Active research. Source at github.com/CoastalDigitalResearch/fpre.

What's built:

- Rust workspace with `fpre-core` (engine, primitives, scoring, synthesis, types) and `fpre-python` (PyO3 bindings)
- Python orchestrator layer with config and CLI
- Benchmark runners for ScienceQA, SciFact, and Cladder
- Test suite covering the engine, orchestrator, synthesis, memory, and logical primitives

What's not yet in scope:

- Published benchmark numbers. The pipeline runs; the head-to-head against pure-LLM baselines comes next.
- A formal verification of the typed primitive set itself. Currently the primitives are tested but not proved correct.
- A GRPO or DPO fine-tune of the proposer model using engine-verdict signal. The reward signal exists in the scoring layer; the training pass against it doesn't yet.
- Multi-modal primitives. ScienceQA has image components that the current primitive set doesn't handle.

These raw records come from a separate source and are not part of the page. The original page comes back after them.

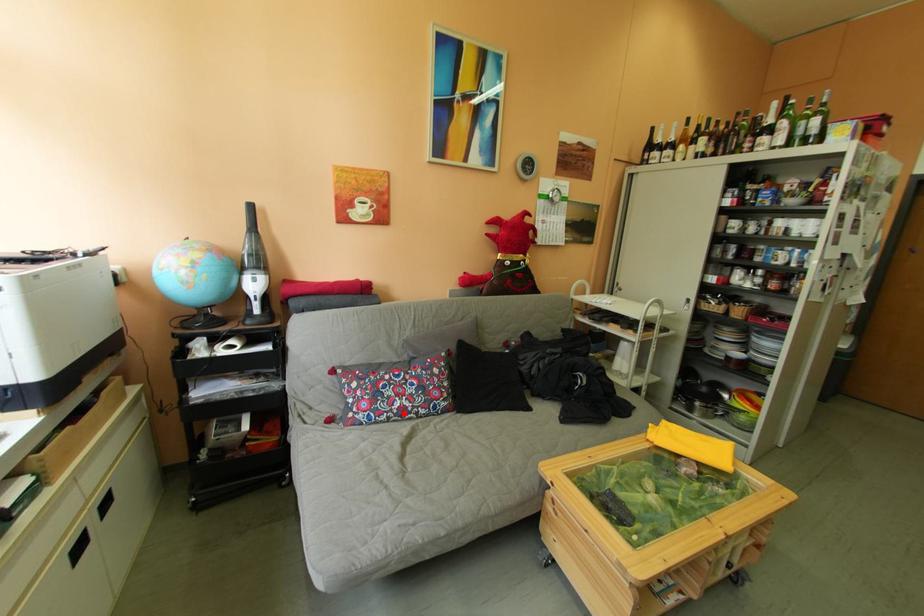
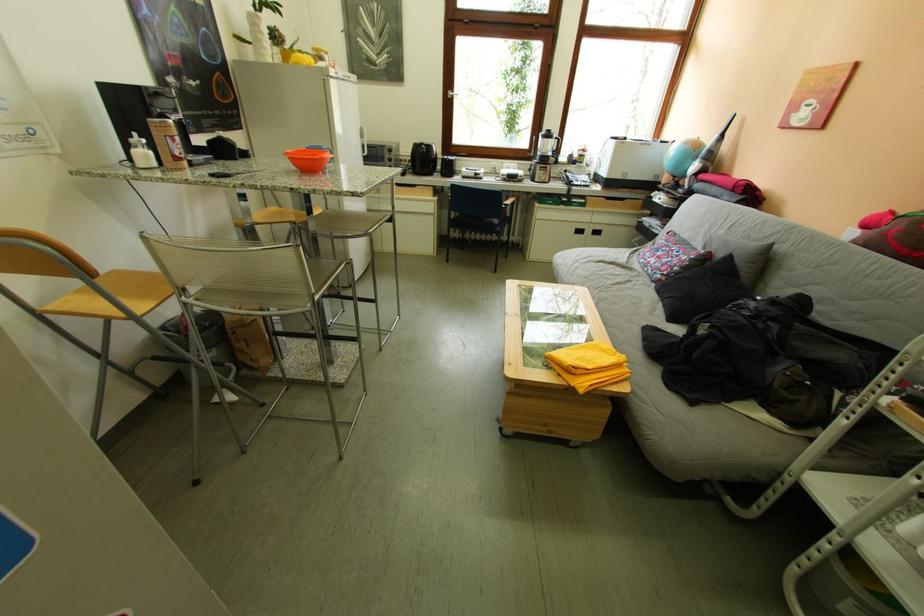
Question: I am providing you with two images of the same scene from different viewpoints. A red point is shown in image1. For the corresponding object point in image2, is it positioned nearer or farther from the camera?

Choices:
 (A) Nearer
 (B) Farther

Answer: (A)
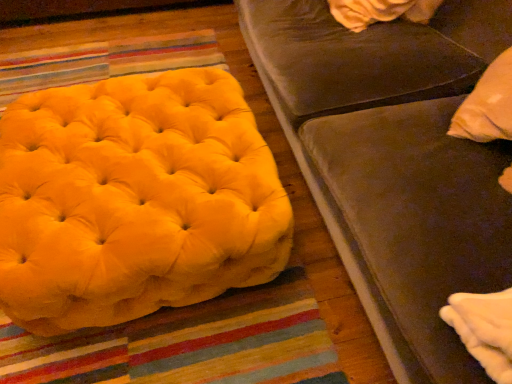
What do you see at coordinates (395, 162) in the screenshot?
I see `velvet brown studio couch at upper right` at bounding box center [395, 162].

At what (x,y) coordinates should I click in order to perform the action: click on velvet brown studio couch at upper right. Please return your answer as a coordinate pair (x, y). Looking at the image, I should click on (395, 162).

Describe the element at coordinates (135, 200) in the screenshot. I see `yellow velvet ottoman at left` at that location.

What is the approximate width of yellow velvet ottoman at left?

yellow velvet ottoman at left is 86.67 centimeters in width.

Find the location of a particular element. This screenshot has width=512, height=384. yellow velvet ottoman at left is located at coordinates (135, 200).

In order to face yellow velvet ottoman at left, should I rotate leftwards or rightwards?

To align with it, rotate left about 15.251°.

This screenshot has width=512, height=384. Find the location of `velvet brown studio couch at upper right`. velvet brown studio couch at upper right is located at coordinates (395, 162).

Between yellow velvet ottoman at left and velvet brown studio couch at upper right, which one appears on the right side from the viewer's perspective?

velvet brown studio couch at upper right is more to the right.

Does yellow velvet ottoman at left lie behind velvet brown studio couch at upper right?

Yes.

Considering the points (151, 287) and (330, 95), which point is behind, point (151, 287) or point (330, 95)?

Point (330, 95)

From the image's perspective, is yellow velvet ottoman at left positioned above or below velvet brown studio couch at upper right?

yellow velvet ottoman at left is situated lower than velvet brown studio couch at upper right in the image.

From a real-world perspective, is yellow velvet ottoman at left on velvet brown studio couch at upper right?

No, from a real-world perspective, yellow velvet ottoman at left is not over velvet brown studio couch at upper right

Considering the sizes of objects yellow velvet ottoman at left and velvet brown studio couch at upper right in the image provided, who is thinner, yellow velvet ottoman at left or velvet brown studio couch at upper right?

yellow velvet ottoman at left.

Who is shorter, yellow velvet ottoman at left or velvet brown studio couch at upper right?

yellow velvet ottoman at left is shorter.

Who is bigger, yellow velvet ottoman at left or velvet brown studio couch at upper right?

Bigger between the two is velvet brown studio couch at upper right.

Could velvet brown studio couch at upper right be considered to be inside yellow velvet ottoman at left?

No.

Are yellow velvet ottoman at left and velvet brown studio couch at upper right located far from each other?

That's not correct — yellow velvet ottoman at left is a little close to velvet brown studio couch at upper right.

Is velvet brown studio couch at upper right at the back of yellow velvet ottoman at left?

That's not correct — yellow velvet ottoman at left is not looking away from velvet brown studio couch at upper right.

Can you tell me how much yellow velvet ottoman at left and velvet brown studio couch at upper right differ in facing direction?

The facing directions of yellow velvet ottoman at left and velvet brown studio couch at upper right are 91.9 degrees apart.

Identify the location of furniture below the velvet brown studio couch at upper right (from the image's perspective). Image resolution: width=512 pixels, height=384 pixels. (135, 200).

Which object is positioned more to the right, velvet brown studio couch at upper right or yellow velvet ottoman at left?

velvet brown studio couch at upper right is more to the right.

Does velvet brown studio couch at upper right lie in front of yellow velvet ottoman at left?

Yes, velvet brown studio couch at upper right is closer to the viewer.

Is point (465, 220) closer to viewer compared to point (71, 316)?

Yes, it is.

From the image's perspective, who appears lower, velvet brown studio couch at upper right or yellow velvet ottoman at left?

yellow velvet ottoman at left appears lower in the image.

In the scene shown: From a real-world perspective, is velvet brown studio couch at upper right physically above yellow velvet ottoman at left?

Correct, in the physical world, velvet brown studio couch at upper right is higher than yellow velvet ottoman at left.

Which of these two, velvet brown studio couch at upper right or yellow velvet ottoman at left, is thinner?

Result: Thinner between the two is yellow velvet ottoman at left.

Can you confirm if velvet brown studio couch at upper right is shorter than yellow velvet ottoman at left?

No.

Is velvet brown studio couch at upper right bigger than yellow velvet ottoman at left?

Correct, velvet brown studio couch at upper right is larger in size than yellow velvet ottoman at left.

Can yellow velvet ottoman at left be found inside velvet brown studio couch at upper right?

No, yellow velvet ottoman at left is not surrounded by velvet brown studio couch at upper right.

Looking at this image, is velvet brown studio couch at upper right not near yellow velvet ottoman at left?

velvet brown studio couch at upper right is near yellow velvet ottoman at left, not far away.

Is velvet brown studio couch at upper right facing towards yellow velvet ottoman at left?

Yes, velvet brown studio couch at upper right is turned towards yellow velvet ottoman at left.

You are a GUI agent. You are given a task and a screenshot of the screen. Output one action in this format:
    pyautogui.click(x=<x>, y=<y>)
    Task: Click on the furniture lying behind the velvet brown studio couch at upper right
    This screenshot has height=384, width=512.
    Given the screenshot: What is the action you would take?
    pyautogui.click(x=135, y=200)

What are the coordinates of `studio couch above the yellow velvet ottoman at left (from the image's perspective)` in the screenshot? It's located at (395, 162).

At what (x,y) coordinates should I click in order to perform the action: click on furniture below the velvet brown studio couch at upper right (from a real-world perspective). Please return your answer as a coordinate pair (x, y). The height and width of the screenshot is (384, 512). Looking at the image, I should click on (135, 200).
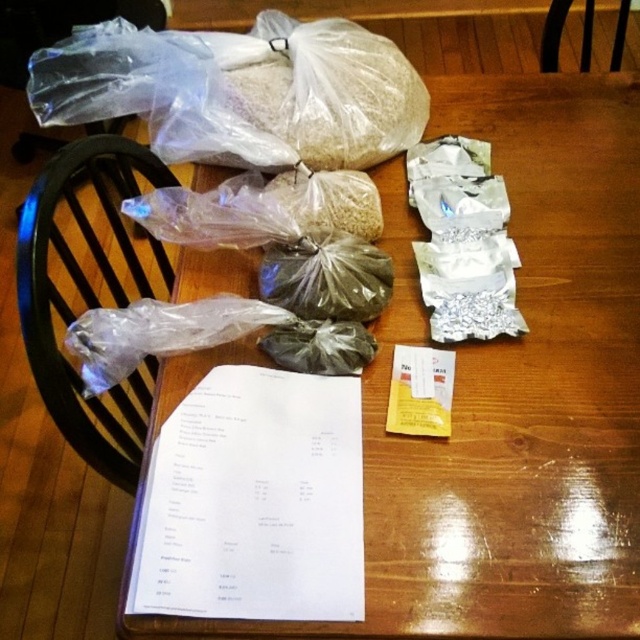
Does white paper at center have a lesser width compared to transparent plastic bag at lower left?

Yes, white paper at center is thinner than transparent plastic bag at lower left.

The height and width of the screenshot is (640, 640). What do you see at coordinates (253, 500) in the screenshot?
I see `white paper at center` at bounding box center [253, 500].

Is point (248, 369) positioned after point (112, 365)?

Yes, it is.

Identify the location of white paper at center. The width and height of the screenshot is (640, 640). (253, 500).

Image resolution: width=640 pixels, height=640 pixels. In order to click on clear plastic bag at upper center in this screenshot , I will do coord(240,92).

Measure the distance between clear plastic bag at upper center and black wood chair at left.

clear plastic bag at upper center and black wood chair at left are 24.28 centimeters apart from each other.

Locate an element on the screen. This screenshot has height=640, width=640. clear plastic bag at upper center is located at coordinates (240, 92).

The width and height of the screenshot is (640, 640). Find the location of `clear plastic bag at upper center`. clear plastic bag at upper center is located at coordinates (240, 92).

Who is more forward, (289, 317) or (614, 70)?

Point (289, 317) is in front.

This screenshot has height=640, width=640. In order to click on transparent plastic bag at lower left in this screenshot , I will do `click(160, 333)`.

## Open questions we're working through

- **The right primitive set.** Every primitive added expands what the engine can verify; every primitive added also adds surface area for bugs. Where's the sweet spot? Probably "the smallest set that covers the target benchmark domain," but that's circular.
- **Proposer-engine bandwidth.** The proposer sends natural-language steps; the engine has to parse them into primitive compositions. That parse step is itself error-prone. A more structured intermediate language would be cleaner but harder for the proposer to generate.
- **Engine rejection as training signal.** When the engine rejects a proposed step, that's a strong signal the model should learn from. Getting that signal back into the proposer (online RL? batched fine-tune? in-context examples?) is an open design choice.
- **What fpre is not.** It's not a theorem prover. It's not Lean or Coq. The typed primitive system is much weaker than either of those. The trade is that the model side can be much more capable than what a traditional theorem prover can interface with. Whether that trade is worth it for the target benchmark domains is the research question.